- AIM OF THE TASK: Print every record exactly.
*** MATERIAL SUPPLIED Section Begins ***
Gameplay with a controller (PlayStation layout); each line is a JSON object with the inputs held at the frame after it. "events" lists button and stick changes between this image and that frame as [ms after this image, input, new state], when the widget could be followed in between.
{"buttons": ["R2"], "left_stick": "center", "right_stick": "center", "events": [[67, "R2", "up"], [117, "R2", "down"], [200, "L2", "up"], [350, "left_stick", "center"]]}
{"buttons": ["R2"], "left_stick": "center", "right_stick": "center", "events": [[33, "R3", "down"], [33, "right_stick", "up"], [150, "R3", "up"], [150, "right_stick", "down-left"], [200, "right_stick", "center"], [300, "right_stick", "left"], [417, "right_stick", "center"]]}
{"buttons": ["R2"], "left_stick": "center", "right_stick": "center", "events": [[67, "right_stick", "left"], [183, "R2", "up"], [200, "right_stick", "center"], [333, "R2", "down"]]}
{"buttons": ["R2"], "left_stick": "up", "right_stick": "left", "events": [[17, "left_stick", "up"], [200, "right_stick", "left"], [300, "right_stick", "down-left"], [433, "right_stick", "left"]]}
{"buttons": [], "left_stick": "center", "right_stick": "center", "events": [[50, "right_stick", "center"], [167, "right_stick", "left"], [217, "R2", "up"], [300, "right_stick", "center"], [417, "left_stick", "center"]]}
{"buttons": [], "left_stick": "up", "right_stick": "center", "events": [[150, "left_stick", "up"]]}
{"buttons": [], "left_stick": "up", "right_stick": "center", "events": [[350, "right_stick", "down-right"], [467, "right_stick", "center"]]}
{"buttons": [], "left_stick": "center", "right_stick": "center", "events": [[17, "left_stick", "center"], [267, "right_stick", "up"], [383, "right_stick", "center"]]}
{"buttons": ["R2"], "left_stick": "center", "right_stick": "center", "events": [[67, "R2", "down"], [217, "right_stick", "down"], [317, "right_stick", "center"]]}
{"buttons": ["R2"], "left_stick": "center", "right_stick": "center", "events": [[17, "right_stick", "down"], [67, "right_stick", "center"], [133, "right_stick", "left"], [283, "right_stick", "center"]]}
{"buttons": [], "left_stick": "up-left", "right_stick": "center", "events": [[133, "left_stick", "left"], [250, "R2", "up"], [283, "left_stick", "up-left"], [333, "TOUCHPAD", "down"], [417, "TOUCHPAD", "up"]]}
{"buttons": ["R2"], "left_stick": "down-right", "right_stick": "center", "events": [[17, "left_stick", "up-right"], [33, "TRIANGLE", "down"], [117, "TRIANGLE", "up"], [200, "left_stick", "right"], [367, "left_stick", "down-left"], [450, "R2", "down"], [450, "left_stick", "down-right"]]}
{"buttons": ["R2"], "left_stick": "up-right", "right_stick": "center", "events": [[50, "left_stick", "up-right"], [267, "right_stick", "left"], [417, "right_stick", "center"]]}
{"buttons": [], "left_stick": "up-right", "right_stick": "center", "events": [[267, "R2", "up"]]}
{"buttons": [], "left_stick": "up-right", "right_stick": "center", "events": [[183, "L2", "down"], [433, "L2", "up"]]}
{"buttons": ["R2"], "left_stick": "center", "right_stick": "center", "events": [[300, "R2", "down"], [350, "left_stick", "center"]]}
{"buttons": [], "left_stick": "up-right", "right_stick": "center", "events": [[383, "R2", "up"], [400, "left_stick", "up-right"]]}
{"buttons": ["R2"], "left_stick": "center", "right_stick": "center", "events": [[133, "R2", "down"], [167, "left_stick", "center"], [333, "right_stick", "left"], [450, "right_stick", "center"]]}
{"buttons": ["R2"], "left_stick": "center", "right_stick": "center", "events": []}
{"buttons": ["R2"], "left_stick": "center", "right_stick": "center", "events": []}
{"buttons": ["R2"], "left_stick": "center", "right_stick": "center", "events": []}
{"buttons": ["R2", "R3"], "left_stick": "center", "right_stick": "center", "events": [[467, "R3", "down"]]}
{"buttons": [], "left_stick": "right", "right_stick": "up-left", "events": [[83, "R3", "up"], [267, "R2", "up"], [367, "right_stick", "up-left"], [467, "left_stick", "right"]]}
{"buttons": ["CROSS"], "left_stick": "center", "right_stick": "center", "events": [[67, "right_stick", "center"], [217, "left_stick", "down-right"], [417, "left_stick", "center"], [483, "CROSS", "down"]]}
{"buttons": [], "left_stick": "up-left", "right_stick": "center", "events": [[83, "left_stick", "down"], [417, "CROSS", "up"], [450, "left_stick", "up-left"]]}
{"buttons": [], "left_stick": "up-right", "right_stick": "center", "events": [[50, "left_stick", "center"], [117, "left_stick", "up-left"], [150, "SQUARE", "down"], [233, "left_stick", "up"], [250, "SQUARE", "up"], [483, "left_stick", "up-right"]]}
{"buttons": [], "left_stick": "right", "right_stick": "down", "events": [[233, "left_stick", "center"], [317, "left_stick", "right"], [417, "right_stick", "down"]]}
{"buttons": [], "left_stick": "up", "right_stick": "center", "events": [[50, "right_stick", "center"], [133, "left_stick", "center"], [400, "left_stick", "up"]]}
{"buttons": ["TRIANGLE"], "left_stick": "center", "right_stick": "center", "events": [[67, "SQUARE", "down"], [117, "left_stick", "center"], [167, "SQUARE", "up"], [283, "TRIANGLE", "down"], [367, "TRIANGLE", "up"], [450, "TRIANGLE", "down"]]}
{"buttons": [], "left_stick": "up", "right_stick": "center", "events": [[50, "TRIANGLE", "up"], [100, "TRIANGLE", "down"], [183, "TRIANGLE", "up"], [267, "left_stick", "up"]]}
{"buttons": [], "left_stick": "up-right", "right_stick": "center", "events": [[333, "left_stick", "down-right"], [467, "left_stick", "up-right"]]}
*** MATERIAL SUPPLIED Section Ends ***
- EXERCISE RESPONSE:
Gameplay with a controller (PlayStation layout); each line is a JSON object with the inputs held at the frame after it. "events" lists button and stick changes between this image and that frame as [ms after this image, input, new state], when the widget could be followed in between.
{"buttons": ["R2"], "left_stick": "center", "right_stick": "center", "events": [[67, "R2", "up"], [117, "R2", "down"], [200, "L2", "up"], [350, "left_stick", "center"]]}
{"buttons": ["R2"], "left_stick": "center", "right_stick": "center", "events": [[33, "R3", "down"], [33, "right_stick", "up"], [150, "R3", "up"], [150, "right_stick", "down-left"], [200, "right_stick", "center"], [300, "right_stick", "left"], [417, "right_stick", "center"]]}
{"buttons": ["R2"], "left_stick": "center", "right_stick": "center", "events": [[67, "right_stick", "left"], [183, "R2", "up"], [200, "right_stick", "center"], [333, "R2", "down"]]}
{"buttons": ["R2"], "left_stick": "up", "right_stick": "left", "events": [[17, "left_stick", "up"], [200, "right_stick", "left"], [300, "right_stick", "down-left"], [433, "right_stick", "left"]]}
{"buttons": [], "left_stick": "center", "right_stick": "center", "events": [[50, "right_stick", "center"], [167, "right_stick", "left"], [217, "R2", "up"], [300, "right_stick", "center"], [417, "left_stick", "center"]]}
{"buttons": [], "left_stick": "up", "right_stick": "center", "events": [[150, "left_stick", "up"]]}
{"buttons": [], "left_stick": "up", "right_stick": "center", "events": [[350, "right_stick", "down-right"], [467, "right_stick", "center"]]}
{"buttons": [], "left_stick": "center", "right_stick": "center", "events": [[17, "left_stick", "center"], [267, "right_stick", "up"], [383, "right_stick", "center"]]}
{"buttons": ["R2"], "left_stick": "center", "right_stick": "center", "events": [[67, "R2", "down"], [217, "right_stick", "down"], [317, "right_stick", "center"]]}
{"buttons": ["R2"], "left_stick": "center", "right_stick": "center", "events": [[17, "right_stick", "down"], [67, "right_stick", "center"], [133, "right_stick", "left"], [283, "right_stick", "center"]]}
{"buttons": [], "left_stick": "up-left", "right_stick": "center", "events": [[133, "left_stick", "left"], [250, "R2", "up"], [283, "left_stick", "up-left"], [333, "TOUCHPAD", "down"], [417, "TOUCHPAD", "up"]]}
{"buttons": ["R2"], "left_stick": "down-right", "right_stick": "center", "events": [[17, "left_stick", "up-right"], [33, "TRIANGLE", "down"], [117, "TRIANGLE", "up"], [200, "left_stick", "right"], [367, "left_stick", "down-left"], [450, "R2", "down"], [450, "left_stick", "down-right"]]}
{"buttons": ["R2"], "left_stick": "up-right", "right_stick": "center", "events": [[50, "left_stick", "up-right"], [267, "right_stick", "left"], [417, "right_stick", "center"]]}
{"buttons": [], "left_stick": "up-right", "right_stick": "center", "events": [[267, "R2", "up"]]}
{"buttons": [], "left_stick": "up-right", "right_stick": "center", "events": [[183, "L2", "down"], [433, "L2", "up"]]}
{"buttons": ["R2"], "left_stick": "center", "right_stick": "center", "events": [[300, "R2", "down"], [350, "left_stick", "center"]]}
{"buttons": [], "left_stick": "up-right", "right_stick": "center", "events": [[383, "R2", "up"], [400, "left_stick", "up-right"]]}
{"buttons": ["R2"], "left_stick": "center", "right_stick": "center", "events": [[133, "R2", "down"], [167, "left_stick", "center"], [333, "right_stick", "left"], [450, "right_stick", "center"]]}
{"buttons": ["R2"], "left_stick": "center", "right_stick": "center", "events": []}
{"buttons": ["R2"], "left_stick": "center", "right_stick": "center", "events": []}
{"buttons": ["R2"], "left_stick": "center", "right_stick": "center", "events": []}
{"buttons": ["R2", "R3"], "left_stick": "center", "right_stick": "center", "events": [[467, "R3", "down"]]}
{"buttons": [], "left_stick": "right", "right_stick": "up-left", "events": [[83, "R3", "up"], [267, "R2", "up"], [367, "right_stick", "up-left"], [467, "left_stick", "right"]]}
{"buttons": ["CROSS"], "left_stick": "center", "right_stick": "center", "events": [[67, "right_stick", "center"], [217, "left_stick", "down-right"], [417, "left_stick", "center"], [483, "CROSS", "down"]]}
{"buttons": [], "left_stick": "up-left", "right_stick": "center", "events": [[83, "left_stick", "down"], [417, "CROSS", "up"], [450, "left_stick", "up-left"]]}
{"buttons": [], "left_stick": "up-right", "right_stick": "center", "events": [[50, "left_stick", "center"], [117, "left_stick", "up-left"], [150, "SQUARE", "down"], [233, "left_stick", "up"], [250, "SQUARE", "up"], [483, "left_stick", "up-right"]]}
{"buttons": [], "left_stick": "right", "right_stick": "down", "events": [[233, "left_stick", "center"], [317, "left_stick", "right"], [417, "right_stick", "down"]]}
{"buttons": [], "left_stick": "up", "right_stick": "center", "events": [[50, "right_stick", "center"], [133, "left_stick", "center"], [400, "left_stick", "up"]]}
{"buttons": ["TRIANGLE"], "left_stick": "center", "right_stick": "center", "events": [[67, "SQUARE", "down"], [117, "left_stick", "center"], [167, "SQUARE", "up"], [283, "TRIANGLE", "down"], [367, "TRIANGLE", "up"], [450, "TRIANGLE", "down"]]}
{"buttons": [], "left_stick": "up", "right_stick": "center", "events": [[50, "TRIANGLE", "up"], [100, "TRIANGLE", "down"], [183, "TRIANGLE", "up"], [267, "left_stick", "up"]]}
{"buttons": [], "left_stick": "up-right", "right_stick": "center", "events": [[333, "left_stick", "down-right"], [467, "left_stick", "up-right"]]}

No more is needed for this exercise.